Les enfants noirs qui ont grandi en écoutant ses exploits à la radio se sont taillé un chemin sur le pré, et un joueur sur dix de MLB était noir en 1980. Mais l’effet Jackie Robinson est depuis longtemps retombé. Le taux de joueurs noirs en MLB est retombé à 8 % et le chiffre est en baisse constante. C’est un sujet peu abordé dans les médias, pourtant friands de scandales liés à la discrimination. Lors de la finale des World Series l’an dernier entre San Francisco et Saint Louis, aucun joueur sur le pré n’était noir. Pour cet événement censé passionner tout le pays, la couleur des visages dans les tribunes était relativement homogène, à 90 % blanche. Comme la police de Ferguson.
« Si vous perdez les Noirs, vous perdrez la jeunesse d’Amérique ! »
Les Afro-Américains ne bandent plus pour le baseball. Exception faite de l’apport des immigrés latinos, le sport vieillit, se blanchifie et se recroqueville. La première personnalité à jeter le pavé dans la mare est l’acteur Chris Rock. Le comédien se sent tellement seul en tant que Noir fan de baseball qu’il en a produit une tribune de sept minutes pour l’émission d’HBO Real Sports. La vidéo date d’une semaine avant les émeutes :
« Je suis une espèce en voie de disparition. […] Les Noirs sont les trendsetters de ce pays, ils décident de ce qui est cool ou non », martèle-t-il. « Message à la ligue : si vous perdez les Noirs, vous perdrez la jeunesse d’Amérique ! » Le téléspectateur moyen d’un match est un homme blanc de 53 ans : “C’est pas un public, ça. C’est un rassemblement du Tea Party !”

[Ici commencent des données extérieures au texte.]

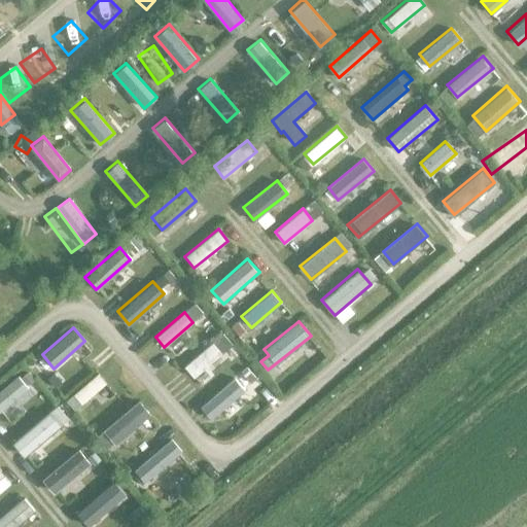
[(221,354),(212,343),(183,365),(194,378),(221,354)]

Chris Rock désigne plusieurs responsables : la lenteur du jeu, mais aussi et surtout l’ambiance rétrograde et le poids des traditions. L’interdiction de célébrer un bon coup de batte. Il prend aussi l’exemple de ces matchs de gala très prisés dans le Sud où les participants s’habillent à la mode d’autrefois. Les tenues datent de la guerre de Sécession et les matches sont souvent joués dans des anciennes plantations.
Les règles sont anciennes, les codes aussi. Chris Rock rappelle qu’à l’époque les joueurs de Negro League faisaient les clowns avec les balles, comme les Harlem Globe Trotters, “C’était des magiciens.” Cette tradition festive a disparu avec la Negro League. “Le baseball aux Etats-Unis, c’est un peu comme Wimbledon au tennis ou une visite protocolaire à la reine d’Angleterre… Il y a plein de codes relous. Et une seule manière de jouer : la manière blanche.”